→ What is asked:
• 1. Duplicate the part of the essay on science and politics that begins with the words "A confession : this" and stops after "is pretty bad).".
• 2. Rewrite every line of the taxonomic listing below, swapping "phylum" for "division" wherever it occurs and changing nothing else. Leave the pictures out.

→ Source extract:
>> Start
So why is this ? Why does science seem to be high performance whereas so many other institutions seem to be at best dysfunctional, at worst outright harmful ? How does science manage to establish objective truth so well while politicians seem to prefer to actively ignore it ? Why do scientists actively enjoy having their theories overturned while a politician would sooner walk off a cliff than admit to any imperfections ? Surely, if we could only apply these lessons from science to other aspects of society, we would do nothing except make the world a happier, nicer place.

A confession : this post is a sort of preamble. When I thought I was about to finish, I suddenly realised that I had all the tools to forge a better political system starting me in the face, and I could hardly let that go. So in this post I'll look mainly at the contributing but less important factors : the people involved and the networks they live in, why science has some intriguing similarities to the free market so beloved by conservatives, and I'll emphasise that not everything in the world is quite so bad as it seems (though it is pretty bad).

But mainly this post only exists because it was necessary to write it in order to figure out part two, which is much more interesting. There I'll look at what really makes science work and present a proposal for a parliamentary system designed to Make Politics Work Again. My limitation here is that I'm going to focus on the scientific/political processes within their own systems, not within the wider context of the public/media perception. These are important, probably more so than the systems themselves, but in fairness restructuring the whole of society is a wee bit much to bite off in one go.

What is it that science does well ?

There's a nice, very tongue-in-cheek chart in Niall Ferguson's broken masterpiece on societal networks :

I particularly like the one for Microsoft, where lots of different departments are pointing guns at each other. It's very silly, but it makes a serious point. In any organisation, not only is it important which individuals interact, but the nature of that interaction is also critical. People can see each other as peers, rivals, underlings, authorities, casual acquaintances, sex objects, doormats, etc. They can also assess each other as competent, stupid, unprofessional, hilariously smelly, moronic, reliable, and a host of other weird and wonderful personality traits.

Both the structure and behaviour of scientific institutions matters to their success. Key to this is that mistakes are absolutely integral to the process - it is literally true that it's not research if you know what you are doing; failure is always an option. I also spit in disgust on the notion that progress is driven by lone revolutionary geniuses; no man is an island, and while there are certainly geniuses, virtually all of them stand on the shoulders of people of about average height, who often go around doing really dumb things.

Yet because, rather than in spite of, this apparently perverse predilection to accept mistakes with good grace, science is astonishingly successful - within certain limits. When it comes to analysing the data at hand, the consensus viewpoint seems to be feckin' awesome at accepting the best, most rational viewpoint the current data and methodology suggests. That sentence has been delicately phrased : to change one's mind based on new evidence is no bad thing, and once upon a time it was entirely sensible to consider the Earth to be flat and genuinely brainless to suggest that it was round.

I call this the efficient consensus hypothesis. That is : the current consensus gets pretty close to (though rarely actually reaches) the most rational conclusion currently possible. For today's exercise, that's how I shall define truth, rather than using a more absolute standard; strictly speaking science does not describe truth, if there even is such a thing. I shall ignore deeper philosophical questions as to what we mean by rationality and whether it's always a good thing. It's anyway clear to anyone with an ounce of sanity that politics is not nearly rational enough, and that's my main target for reform today.
>> End
[Some listings]
>> Start
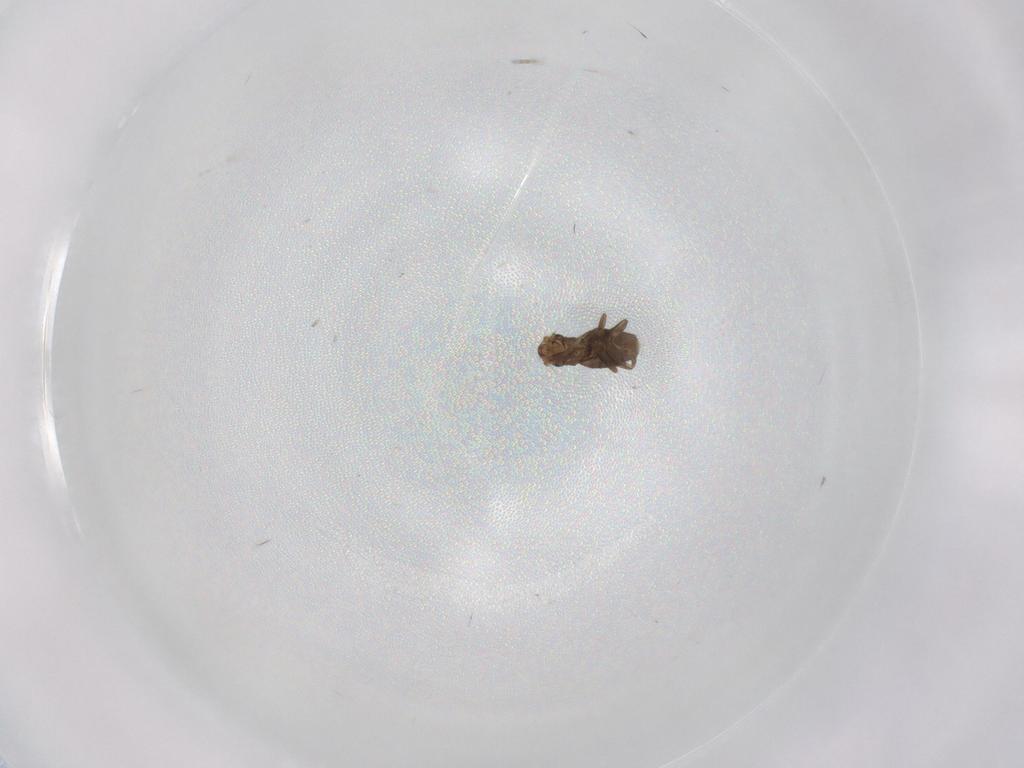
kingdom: Animalia
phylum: Arthropoda
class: Insecta
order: Diptera
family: Phoridae
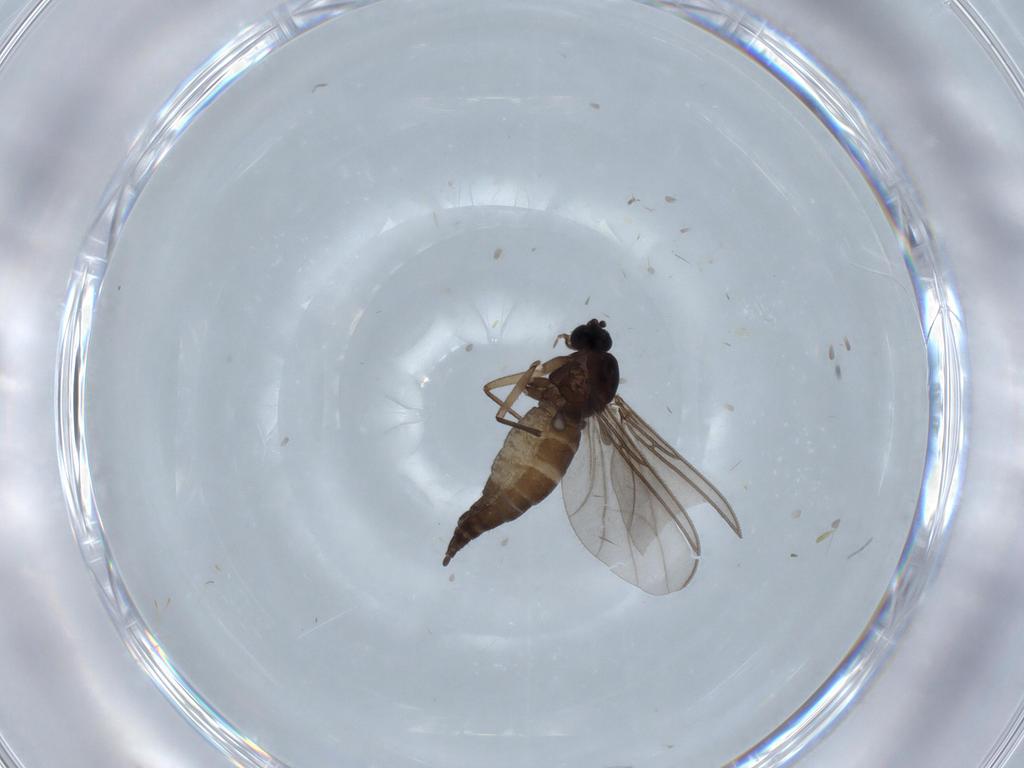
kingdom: Animalia
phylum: Arthropoda
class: Insecta
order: Diptera
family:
>> End
→ List of solutions:
• 1.
A confession : this post is a sort of preamble. When I thought I was about to finish, I suddenly realised that I had all the tools to forge a better political system starting me in the face, and I could hardly let that go. So in this post I'll look mainly at the contributing but less important factors : the people involved and the networks they live in, why science has some intriguing similarities to the free market so beloved by conservatives, and I'll emphasise that not everything in the world is quite so bad as it seems (though it is pretty bad).

• 2.
kingdom: Animalia
division: Arthropoda
class: Insecta
order: Diptera
family: Phoridae
kingdom: Animalia
division: Arthropoda
class: Insecta
order: Diptera
family:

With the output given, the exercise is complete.